I've got a weird problem:

When booting /etc/init.d/net.eth1 (=WLAN) fails to make the connection, but there are no error messages. I see Xorg come up, then net.eth1 is starting in the background and then gentoo switches back to the text console TTY1. 

Now the weird thing is a quick manual "/etc/init.d/net.eth1 restart" solves everything, connecting to the internet is no problem at all... But why doesn't it work the first time ob booting up?

Here are my relevant packages:

- net-wireless/wpa_supplicant-0.5.5

- Kernel 2.6.18-gentoo-r1, built in ieee80211 stack and ipw2200 driver

- net-wireless/ipw2200-firmware-3.0

- sys-apps/baselayout-1.12.5-r2

Thanks for any help  :Smile: 

----------

## AdmiralNemo

Try the sleep_scan setting in /etc/conf.d/wireless

See /etc/conf.d/wireless.example for more information.

----------

## thorbenk

I'm using wpa_supplicant...

----------

## AdmiralNemo

What version of baselayout are you using.  I believe older versions didn't wait for wpa_supplicant to come up before moving on.  That may be your problem.

----------

## thorbenk

I'm running ~x86, so my baselayout ist sys-apps/baselayout-1.12.5-r2

I did look at the wpa_supplicant.conf man page but found no option related to "sleep"

----------

## Naib

I had a similar problem with my WIFI (using a Ralink card+driver).

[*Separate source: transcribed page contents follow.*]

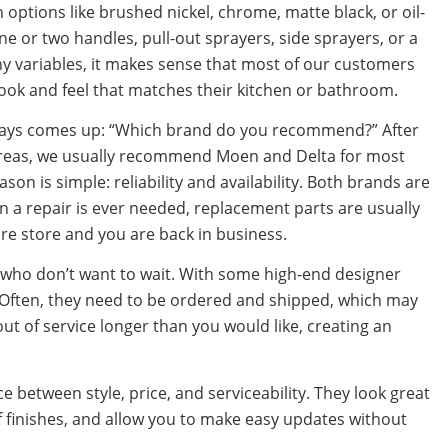
 options like brushed nickel, chrome, matte black, or oil-
 or two handles, pull-out sprayers, side sprayers, or a
ny variables, it makes sense that most of our customers
 look and feel that matches their kitchen or bathroom.
always comes up: “Which brand do you recommend?” After
areas, we usually recommend Moen and Delta for most
on is simple: reliability and availability. Both brands are
n a repair is ever needed, replacement parts are usually
are store and you are back in business.
 who don’t want to wait. With some high-end designer
. Often, they need to be ordered and shipped, which may
ut of service longer than you would like, creating an
 between style, price, and serviceability. They look great
 finishes, and allow you to make easy updates without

It turned out that the reason it wouldn't work on boot was it took time for the kernel module to get inserted (and go live??) to letting the net.ra0 start try to do it always failed, yet after everything started a manual start would work

I ended up adding rt2500 to the modules autoload file (which happens early in the init process) thus by the time network gets configured the card is live

I don't know what module you use but find out and add it the file

----------

## thorbenk

Yes, I've the wlan kernel driver (ipw2200 for me) loaded using /etc/modules.autoload.d/kernel-2.6 and the rest of the required subsystems (ieee80211 for instance) is compiled directly into the kernel. That shouldn't be a problem, right?

I'm still puzzled... Any other ideas?

----------

## AdmiralNemo

What error does the init script throw when it fails to come up at boot?  Try adding "nox" to your kernel command line parameters to make it easier to watch.

----------

## SkyeAdun

I had a similar problem.

After a madwifi and wpa_supplicant update, my network did not start at boot, and wrote an error message like "address already in use". Sometimes I just made a net.ath0 start or restart, sometimes I needed to kill wpa_supplicant and then did a net.ath0 start.

I didn't figure out what happened, since for a different purpose I updated gcc to 4.1.1 and re-emerge system (took me 5 hours). After doing it, I never encounter the problem again.

It may sound like a clue for someone. I never changed any network config file during these operations.

----------